Passage provided:
— Begin —
Adds Ball, among experts who actually examine the causes of change on a global scale, many concentrate their research on designing and enhancing computer models of hypothetical futures. "These models have been consistently wrong in all their scenarios," asserts Ball.

"Since modelers concede computer outputs are not predictions but are in fact merely scenarios, they are negligent in letting policy-makers and the public think they are actually making forecasts."

Canada's new conservative prime minister, Stephen Harper, has been urged by more than 60 leading international climate change experts to review the global warming policies he inherited from his predecessor.

In an open letter that includes five British scientists among the 60 leading international climate change experts who signed the letter, the experts praise Harper's commitment to review the controversial Kyoto Protocol on reducing emissions harmful to the environment. "Much of the billions of dollars earmarked for implementation of the protocol in Canada will be squandered without a proper assessment of recent developments in climate science," they wrote in the Canadian Financial Post last week.

They emphasized that the study of global climate change is, in Harper's own words, an "emerging science" and added: "If, back in the mid 1990s, we knew what we know today about climate, Kyoto would almost certainly not exist, because we would have concluded it was not necessary." Despite claims to the contrary, there is no consensus among climate scientists on the relative importance of the various causes of global climate change, they wrote. 

"'Climate change is real' is a meaningless phrase used repeatedly by activists to convince the public that a climate catastrophe is looming and humanity is the cause. Neither of these fears is justified. 

"Global climate changes all the time due to natural causes and the human impact still remains impossible to distinguish from this natural 'noise.'"

The letter is the latest effort by climate change skeptics to counter Gore's demonstrably false claims that there is a consensus that human activity is causing alleged global warming.
— End —
Stored data entries:
— Begin —
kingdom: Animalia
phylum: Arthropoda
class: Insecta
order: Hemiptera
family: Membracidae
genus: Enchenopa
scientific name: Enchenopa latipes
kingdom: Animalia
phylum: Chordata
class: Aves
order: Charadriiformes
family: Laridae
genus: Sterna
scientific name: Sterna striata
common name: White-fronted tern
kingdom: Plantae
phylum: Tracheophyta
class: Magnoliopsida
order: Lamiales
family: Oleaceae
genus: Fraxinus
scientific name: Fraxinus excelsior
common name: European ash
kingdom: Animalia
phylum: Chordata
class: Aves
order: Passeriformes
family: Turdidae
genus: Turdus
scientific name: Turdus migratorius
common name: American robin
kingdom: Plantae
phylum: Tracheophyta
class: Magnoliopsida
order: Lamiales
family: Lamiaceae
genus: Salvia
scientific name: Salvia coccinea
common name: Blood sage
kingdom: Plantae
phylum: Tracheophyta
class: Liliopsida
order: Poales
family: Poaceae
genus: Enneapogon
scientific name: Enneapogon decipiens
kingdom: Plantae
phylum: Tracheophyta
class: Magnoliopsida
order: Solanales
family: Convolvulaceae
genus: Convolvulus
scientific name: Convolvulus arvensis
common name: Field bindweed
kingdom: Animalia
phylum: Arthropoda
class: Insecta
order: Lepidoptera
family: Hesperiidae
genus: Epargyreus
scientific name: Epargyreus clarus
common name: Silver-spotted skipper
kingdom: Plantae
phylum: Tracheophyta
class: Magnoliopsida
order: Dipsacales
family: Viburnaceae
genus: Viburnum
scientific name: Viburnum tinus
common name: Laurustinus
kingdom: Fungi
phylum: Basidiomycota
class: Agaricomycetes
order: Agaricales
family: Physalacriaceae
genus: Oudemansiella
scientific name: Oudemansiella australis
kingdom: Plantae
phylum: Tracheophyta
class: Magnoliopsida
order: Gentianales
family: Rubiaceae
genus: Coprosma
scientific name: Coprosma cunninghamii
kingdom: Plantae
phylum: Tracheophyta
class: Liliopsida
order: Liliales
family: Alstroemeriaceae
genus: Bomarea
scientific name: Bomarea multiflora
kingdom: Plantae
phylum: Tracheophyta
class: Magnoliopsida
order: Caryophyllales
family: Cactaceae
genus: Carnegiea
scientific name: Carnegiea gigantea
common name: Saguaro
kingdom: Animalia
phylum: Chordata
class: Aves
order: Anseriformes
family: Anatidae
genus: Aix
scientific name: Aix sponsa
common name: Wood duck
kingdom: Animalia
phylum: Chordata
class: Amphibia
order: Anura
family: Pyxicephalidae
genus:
— End —
Your instructions:
Answer these questions using the passage on climate policy.
1. How many leading international climate change experts urged Stephen Harper to review his inherited global warming policies?
2. In which publication did the experts write their open letter?
3. What phrase, in Harper's own words, describes the study of global climate change?

The answer:
1. More than 60.
2. The Canadian Financial Post.
3. An "emerging science."